The following attributes represent the skills and abilities required for a graduate of the pharmacy program at ACPHS to function as a practicing pharmacist.1 As such, these skills are required for students matriculating in the Doctor of Pharmacy program at ACPHS. Students unable to meet these requirements with or without reasonable accommodations may not be admitted to the program or may be dismissed from the program.

Observation (use of the sense of vision)

The student must be able to:

  • Observe demonstrations and experiments
  • Accurately read information and instructions
  • Observe a patient accurately at a distance and close-up
  • Observation necessitates the functional use of the sense of vision and other sensory modalities. Acuity of these senses is important.  

Communication (includes speaking, reading, writing, and computer literacy)

The student must be able to:

  • Communicate effectively and sensitively with patients in the English language
  • Communicate effectively and efficiently in oral and written forms with all members of the healthcare team.

Motor Skills (physical ability and coordination)

The student must have:

  • Sufficient motor function to execute movements required to provide care.
  • Coordination of both gross and fine muscular movements, equilibrium, and functional use of the senses of touch and vision.

Intellectual, Conceptual, Integrative and Quantitative Abilities (ability to problem-solve)
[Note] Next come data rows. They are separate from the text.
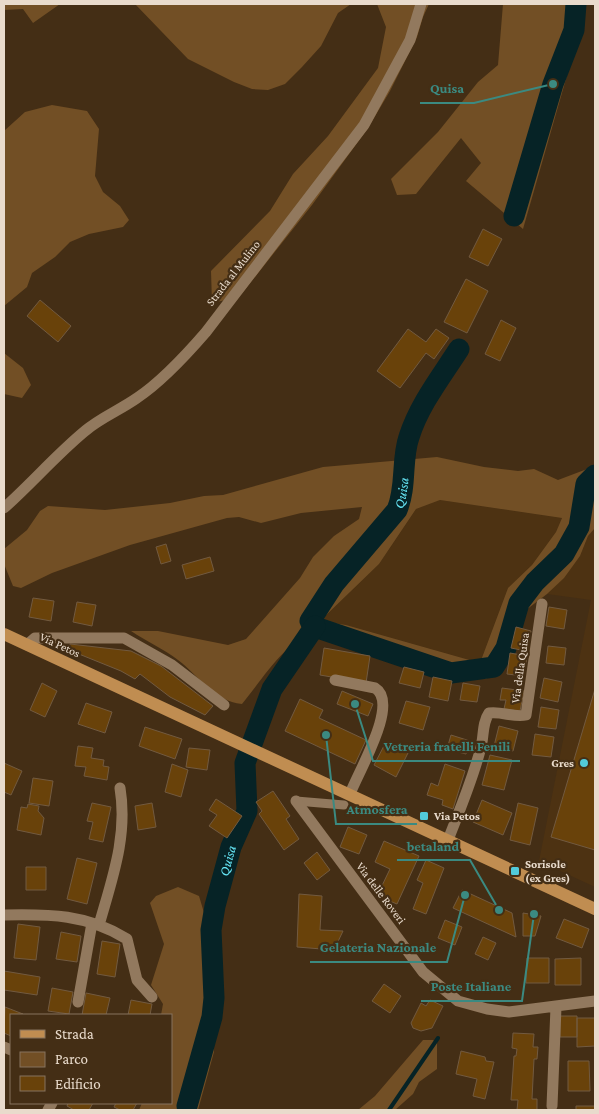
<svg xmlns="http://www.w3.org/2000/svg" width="599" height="1114" font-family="'Crimson Pro',serif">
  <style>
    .built { fill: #4d3212 }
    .green { fill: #724f25; fill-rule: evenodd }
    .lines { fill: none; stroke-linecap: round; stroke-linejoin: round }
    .stream { stroke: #062326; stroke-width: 4 }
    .river { stroke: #062326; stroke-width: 21 }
    .building { fill: #69420a; stroke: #725a40 }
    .pedestrian { stroke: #92795e; stroke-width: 9 }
    .minor { stroke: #92795e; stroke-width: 11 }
    .primary { stroke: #c08d51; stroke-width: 12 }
    .poi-dot { fill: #52cbda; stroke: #442e15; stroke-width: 2 }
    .labels { text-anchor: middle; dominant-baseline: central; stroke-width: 4.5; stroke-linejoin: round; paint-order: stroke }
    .street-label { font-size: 12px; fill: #e9dbcc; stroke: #442e15 }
    .poi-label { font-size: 12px; font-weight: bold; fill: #e9dbcc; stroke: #442e15; text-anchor: start }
    .water-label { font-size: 14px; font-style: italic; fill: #67e8f8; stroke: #442e15 }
    .leader { fill: none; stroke: #3b8a81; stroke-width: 2 }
    .callout-dot { fill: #3b8a81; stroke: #442e15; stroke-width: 2 }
    .callout-label { font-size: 14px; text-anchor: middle; font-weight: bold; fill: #3b8a81; stroke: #442e15; stroke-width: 4.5; stroke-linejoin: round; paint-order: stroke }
  </style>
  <rect width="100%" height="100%" fill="#442e15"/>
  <path class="built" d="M440,500L562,518L556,532L532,565L508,588L480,663L346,625L319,622L379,564L416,509Z
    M595,528V887L539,861L591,600L547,594L580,556L588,536Z"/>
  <path class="green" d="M4,4H60L33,23L23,9L4,10Z
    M135,4H351L338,13L321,46L302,67L285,84L268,90L252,89L234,82L188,59Z
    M377,4H429L423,17L417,37L390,91L368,128L312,205L243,292L230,299L212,303L211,271L270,211L293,174L328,136L378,68L386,27Z
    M503,4H581L582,23L523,229L466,181L481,163L461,138L416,194L397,195L391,179L438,132L478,82L498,65Z
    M52,105L87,111L99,129L95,176L103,192L120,206L129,220L123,227L89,234L70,242L55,257L32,273L27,287L4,306V131L25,112Z
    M4,353L23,368L31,385L22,398L4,394Z
    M437,457L484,467L518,471L534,469L558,480L595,466V528L588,536L580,556L564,578L547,594L518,616L501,663L486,679L440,672L325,630C288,634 264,678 242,704C214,701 199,676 178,660C164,649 146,641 131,631H158L228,645L246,639L300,578L313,557L334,536L359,519L362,507L301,513L261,523L239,517L227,518L130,545L52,573L21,588L13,586L4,564V549L27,530L40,511L48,506L105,510L170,503L204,496L223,495L323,467ZM440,500L562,518L556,532L532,565L508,588L480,663L346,625L320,621L379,564L416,509Z
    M178,887L199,896L211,936L205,981L214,1052L198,1110H139L142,1103H171V1015H161L163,1004L151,985L164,944L150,903L156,896Z
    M423,1040H433L437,1043V1069L419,1082L413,1094L395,1110H358L375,1096Z"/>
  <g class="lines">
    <path class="stream" d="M187,1106L190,1110
      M389,1110L438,1038"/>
    <g class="river">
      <path d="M514,216L553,84L574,30L576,4"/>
      <path id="s1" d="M310,621L334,584L397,510C407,486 401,460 409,437C419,405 441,377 459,349"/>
      <path d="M315,627L451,673L494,667L506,648L519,603L535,582L564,554L579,527L586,484L595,475"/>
      <path id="s2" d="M187,1106L212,1017L214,998L211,930L215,906L231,847L247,811L245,763L272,689L315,626"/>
    </g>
  </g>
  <path class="building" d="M483,229L502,239L488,266L469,257Z
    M466,279L488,291L467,333L444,322Z
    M40,300L71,326L58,342L27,316Z
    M501,320L516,328L500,361L485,354Z
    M408,329L426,342L436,329L449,338L434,359L426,353L400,388L377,371Z
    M166,544L171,561L161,564L156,547Z
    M210,557L214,571L186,579L182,565Z
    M33,598L54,601L51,621L29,617Z
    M77,602L96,605L92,626L73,622Z
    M549,607L567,610L564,629L546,626Z
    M516,627L531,631L526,651L511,648Z
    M70,644L131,651L161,666L213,706L205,715L170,697L140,674L135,679L121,671L69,650Z
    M548,646L566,648L564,665L546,663Z
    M324,648L370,656L366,683L320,675Z
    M510,653L527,656L524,676L507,674Z
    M404,667L424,672L420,688L399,683Z
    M433,677L452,681L448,701L429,697Z
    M544,678L562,682L558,702L540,698Z
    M42,683L57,691L45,717L30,710Z
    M463,683L480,686L477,702L460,700Z
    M502,688L524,691L520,711L504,709L506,700H500Z
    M595,689V850L551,837Z
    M342,691L373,704L368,716L337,704Z
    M300,699L323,710L319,718L366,740L355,764L285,731Z
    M406,701L430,707L423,730L399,723Z
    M86,703L112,712L105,733L78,724Z
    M541,707L559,710L556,729L538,727Z
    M499,726L518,731L513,751L494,746Z
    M145,727L182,739L175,759L139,746Z
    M535,734L554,737L551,757L532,755Z
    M451,735L470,741L466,754L447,749Z
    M386,742L408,753L396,777L374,765Z
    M78,746L93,748L91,758L104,760L103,766L109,767L107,780L84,776L86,767L75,766Z
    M189,748L210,750L207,770L186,767Z
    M490,755L512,760L504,790L482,785Z
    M4,763L22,771L11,795L4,792Z
    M172,764L188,770L181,797L165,792Z
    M445,764L465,771L453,809L442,805L443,800L427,795L431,783L438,786Z
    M33,778L53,781L49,806L29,803Z
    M273,791L290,816L286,819L299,839L284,850L259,814L262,811L256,802Z
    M216,799L242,816L227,838L209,826L217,815L209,810Z
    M482,800L512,813L503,835L473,822Z
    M92,803L111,807L103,842L89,839L93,822L87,821Z
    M152,803L156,827L138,830L135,806Z
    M518,803L538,808L530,845L510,840Z
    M28,804L39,806L38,811L44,818L41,835L17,830L21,807L27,808Z
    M348,827L367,835L359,854L340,847Z
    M384,841L419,856L397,904L377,896L390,869L375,862Z
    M317,852L330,870L317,880L304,863Z
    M77,858L97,863L87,904L67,899Z
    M426,860L444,868L426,914L413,909L423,883L417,880Z
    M26,867H46V890H26Z
    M462,890L512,913L516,937L453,908Z
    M299,894L322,896L320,930L343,931L334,950L297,947Z
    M523,913L541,916L535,936H523Z
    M564,919L589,929L582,948L556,938Z
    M445,920L462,927L455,945L438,938Z
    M18,924L40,927L36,960L14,958Z
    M61,932L81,936L77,962L56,959Z
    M483,937L496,943L488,960L475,954Z
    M102,941L120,944L115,977L97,974Z
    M527,958H549V983H526Z
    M581,958V985H555V959Z
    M4,971L40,977L37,995L4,990Z
    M384,984L401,996L390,1013L372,1001Z
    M52,988L73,992L69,1014L48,1011Z
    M86,993L110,998L106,1015H82Z
    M131,1000L152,1004L150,1015H128Z
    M430,1000L443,1006L432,1028L421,1031L413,1028L411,1023L421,1003L426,1006Z
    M5,1007L23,1014L11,1015V1036L4,1033Z
    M560,1016H577V1037H560Z
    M577,1018H595V1046L577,1047Z
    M513,1033L534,1034L533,1047H538L537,1059H534L532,1099H537V1110H517L518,1100H511L514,1056H516L517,1049L512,1048Z
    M461,1051L485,1057L486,1061L494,1062L485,1099L473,1096L477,1079L456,1074Z
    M568,1061H589L590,1091H568Z
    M68,1103H93L89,1110H74L67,1106Z
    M116,1103H137L133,1110H120L114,1107Z
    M576,1106H595V1110H576Z"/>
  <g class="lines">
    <path class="pedestrian" d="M296,801L344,805"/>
    <path class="minor" d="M4,508C32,483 56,455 85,431C100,418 120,410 137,398C161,382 187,354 206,332L364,125L410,40L421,4
      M27,645L35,638H124L172,665L224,705
      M335,680L375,688C400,703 358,772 350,794
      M296,801L423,972L458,1001L487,1009L509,1012L595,1001
      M448,840C460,809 473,779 481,747C484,736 482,723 489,713C502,711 514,718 526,715L542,604
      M4,915C49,914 87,914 127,939L137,980L152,997
      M99,925C112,879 128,836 120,788
      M78,1002L92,923
      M4,1047L11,1050
      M552,1106L556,1007
      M48,1110L52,1103"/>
    <path class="primary" d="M4,634L595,909"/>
  </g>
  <g class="poi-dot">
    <circle cx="584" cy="763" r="5"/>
    <rect x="419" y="811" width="10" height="10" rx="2.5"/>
    <rect x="510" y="866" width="10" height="10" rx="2.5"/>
  </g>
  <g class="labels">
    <g class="street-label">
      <text transform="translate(233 273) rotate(-52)">Strada al Mulino</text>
      <text transform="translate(60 645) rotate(25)">Via Petos</text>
      <text transform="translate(520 668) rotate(-82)">Via della Quisa</text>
      <text transform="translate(381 893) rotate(53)">Via delle Roveri</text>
    </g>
    <g class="poi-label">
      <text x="574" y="763" text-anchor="end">Gres</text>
      <text x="434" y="816">Via Petos</text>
      <text x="525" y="864">Sorisole<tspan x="525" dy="14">(ex Gres)</tspan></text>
    </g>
    <g class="water-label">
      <text stroke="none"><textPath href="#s1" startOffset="159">Quisa</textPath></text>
      <text stroke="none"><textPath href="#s2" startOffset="251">Quisa</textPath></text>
    </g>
  </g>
  <path class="leader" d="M553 84L474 103H420M355 704L373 761H520M326 735L336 824H417M499 910L470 860H397M465 895L447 962H310M534 914L522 1001H421"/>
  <g class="callout-dot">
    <circle cx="553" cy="84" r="5"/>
    <circle cx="355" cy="704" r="5"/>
    <circle cx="326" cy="735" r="5"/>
    <circle cx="499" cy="910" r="5"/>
    <circle cx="465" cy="895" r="5"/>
    <circle cx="534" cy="914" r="5"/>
  </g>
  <g class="callout-label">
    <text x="447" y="93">Quisa</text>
    <text x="447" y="751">Vetreria fratelli Fenili</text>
    <text x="377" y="814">Atmosfera</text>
    <text x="433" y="851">betaland</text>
    <text x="378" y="952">Gelateria Nazionale</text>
    <text x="471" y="991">Poste Italiane</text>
  </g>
  <rect width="599" height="1114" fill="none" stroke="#e9dbcc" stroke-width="10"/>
  <rect x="10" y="1014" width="162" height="90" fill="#442e15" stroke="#86735e"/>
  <rect x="20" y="1030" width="25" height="8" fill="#c08d51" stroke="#86735e"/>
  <text x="55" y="1039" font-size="15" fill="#e9dbcc">Strada</text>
  <rect x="20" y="1052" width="25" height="15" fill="#724f25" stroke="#86735e"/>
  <text x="55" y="1064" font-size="15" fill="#e9dbcc">Parco</text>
  <rect x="20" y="1076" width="25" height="15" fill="#69420a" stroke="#86735e"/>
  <text x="55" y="1089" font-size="15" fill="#e9dbcc">Edificio</text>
</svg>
The student must be able to:

  • Measure, calculate, reason, analyze, and interpret data.
  • Synthesize and apply complex information.
  • Integrate and process information promptly and accurately.

Behavioral and Social Attributes (emotional stability and stamina)

The student must:

  • Possess the emotional health required for full utilization of intellectual abilities.
  • Tolerate physically, mentally, and emotionally taxing workloads and function effectively under stress.
  • Possess compassion, integrity, interpersonal skills, and motivation to excel in the practice of pharmacy.

1Adapted from Berry TM et al. American Journal of Pharmaceutical Education 2011; 75 (3) Article 50.